Needs #1463 to pass no_grad regions to thunder in thunderFX; #1568
As the analysis in #1539 (comment), this PR try to fix it by adding a dead code elimination and processing the get_attr node

kshitij12345

Thank you for the fix, @kiya00 . The fix itself looks good, however the test failures look real.

Also, once everything works fine, I'd expect the following test to fail as it shouldn't find any module which was passed to inductor. (So it will need an update)

lightning-thunder/thunder/tests/test_dynamo.py

Lines 268 to 270 in 673bdb9

    
           def test_splitter_autograd_function(executor, device: str, dtype: dtypes.dtype, dynamic: bool | None): 
        
               x = torch.ones(2, device=device, dtype=dtype, requires_grad=True)

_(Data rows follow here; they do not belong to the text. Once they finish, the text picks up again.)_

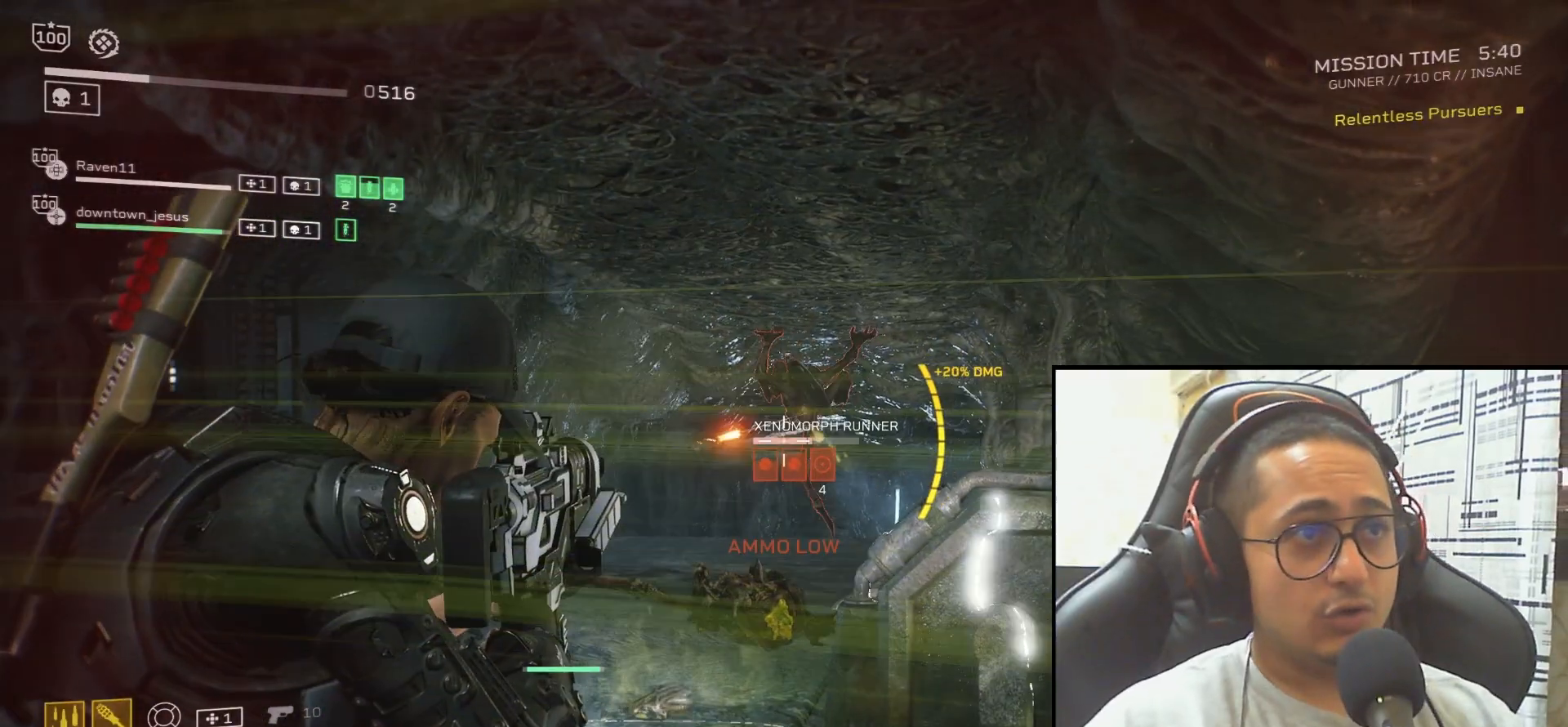
{"keys": [], "mouse": ["left", "right"], "events": []}
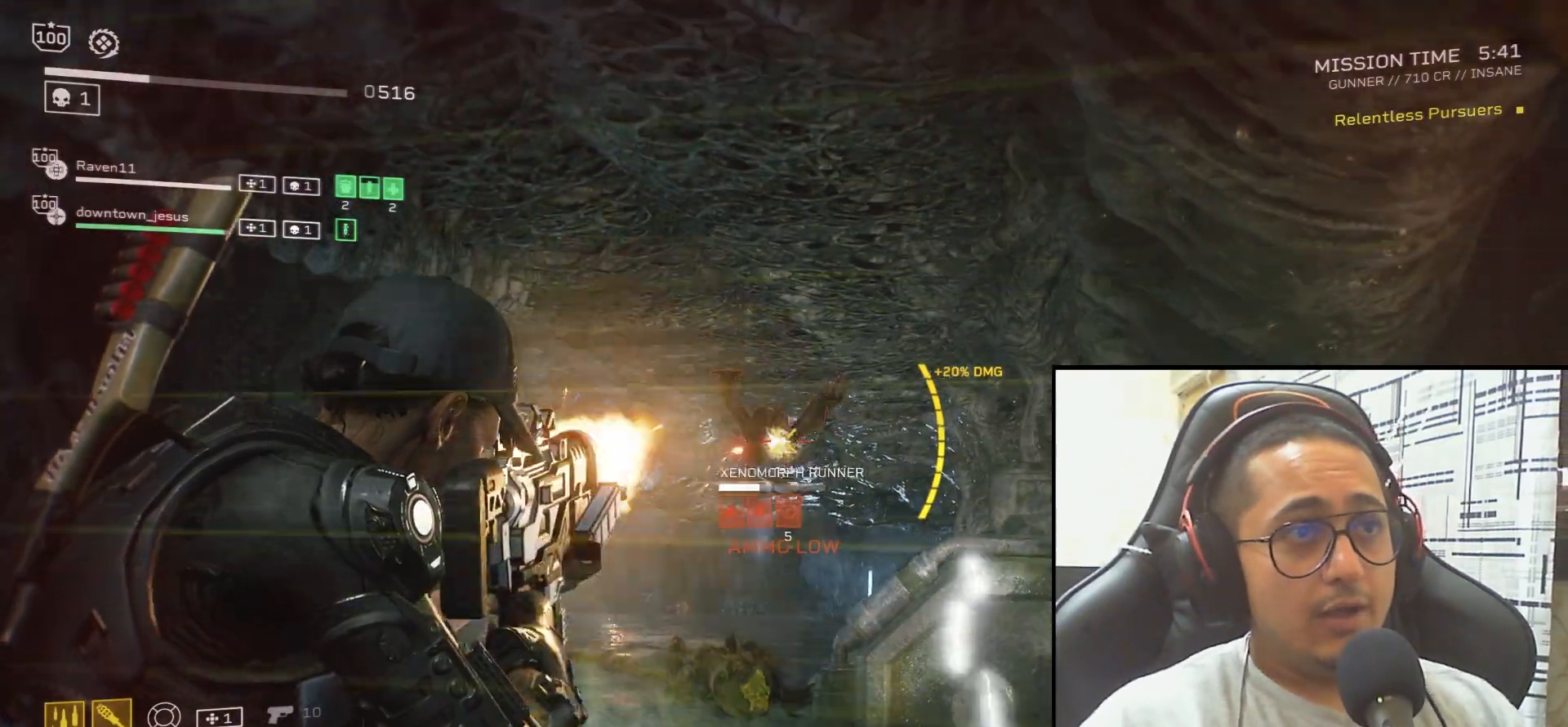
{"keys": ["4"], "mouse": [], "events": [[367, "4", "down"], [367, "mouse_right", "up"], [401, "mouse_left", "up"]]}
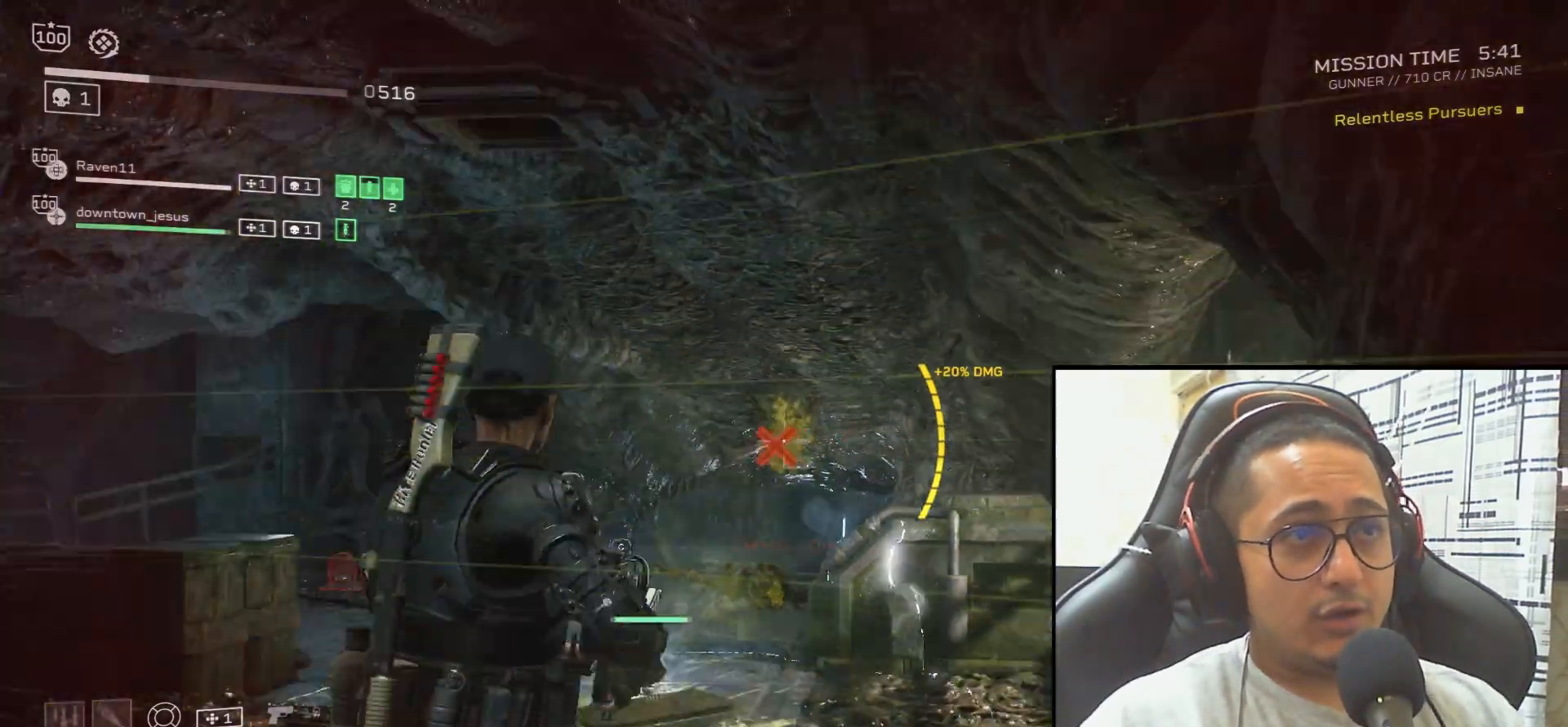
{"keys": ["4"], "mouse": [], "events": []}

This line should raise an assertion error -

lightning-thunder/thunder/tests/test_dynamo.py

Line 294 in 673bdb9

assert any(target.startswith("inductor_") for target in targets)

kiya00 · 2024-12-13T13:46:23Z

Hi @kshitij12345 I met 2 problems, do you maybe have any suggestions?

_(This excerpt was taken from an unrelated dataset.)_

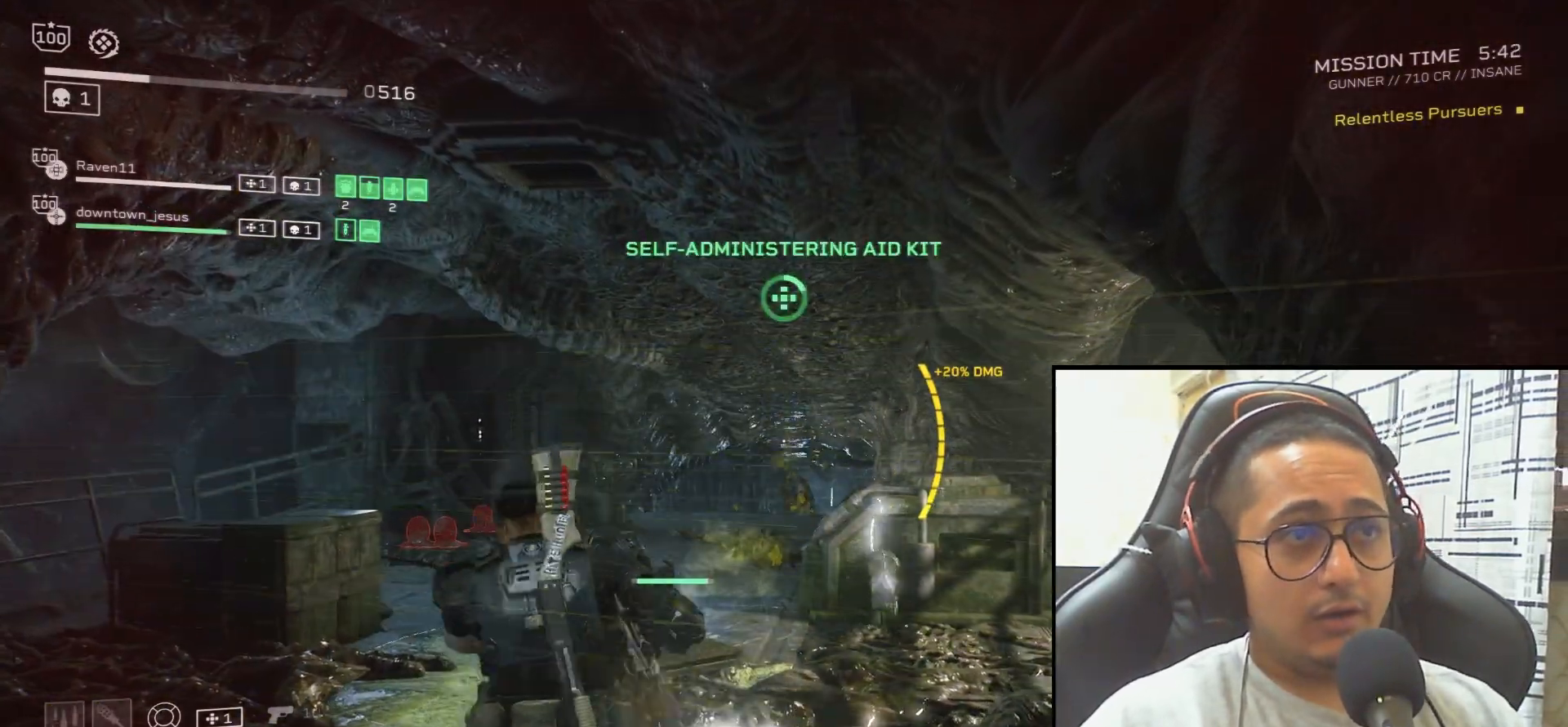
{"keys": ["4"], "mouse": [], "events": []}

When we use the graph.eliminate_dead_code() to remove the unused function_ctx = torch.autograd.function.FunctionCtx(); function_ctx = None, other inplace ops can be deleted, like in the case test_thundercompiler_optim_step. We need a function to specify if the node is impure if use graph.eliminate_dead_code(is_impure_node: Optional[Callable[[Node], bool]])

# graph in test_thundercompiler_optim_step
def forward(self, L_self_param_groups_0_params_0_grad : torch.Tensor, L_self_param_groups_0_params_1_grad : torch.Tensor, L_self_param_groups_0_params_2_grad : torch.Tensor, L_self_param_groups_0_params_3_grad : torch.Tensor):
    l_self_param_groups_0_params_0_grad = L_self_param_groups_0_params_0_grad
    l_self_param_groups_0_params_1_grad = L_self_param_groups_0_params_1_grad
    l_self_param_groups_0_params_2_grad = L_self_param_groups_0_params_2_grad
    l_self_param_groups_0_params_3_grad = L_self_param_groups_0_params_3_grad
    p = self.self___param_groups_0__params___0
    p_1 = self.self___param_groups_0__params___1
    p_2 = self.self___param_groups_0__params___2
    p_3 = self.self___param_groups_0__params___3
    _foreach_add_ = torch._foreach_add_([p, p_1, p_2, p_3], [l_self_param_groups_0_params_0_grad, l_self_param_groups_0_params_1_grad, l_self_param_groups_0_params_2_grad, l_self_param_groups_0_params_3_grad], alpha = -0.001);  p = p_1 = p_2 = p_3 = l_self_param_groups_0_params_0_grad = l_self_param_groups_0_params_1_grad = l_self_param_groups_0_params_2_grad = l_self_param_groups_0_params_3_grad = None
    return ()

Or do we set a specific pass to delete the torch.autograd.function.FunctionCtx()? or maybe support the torch.autograd.function.FunctionCtx op?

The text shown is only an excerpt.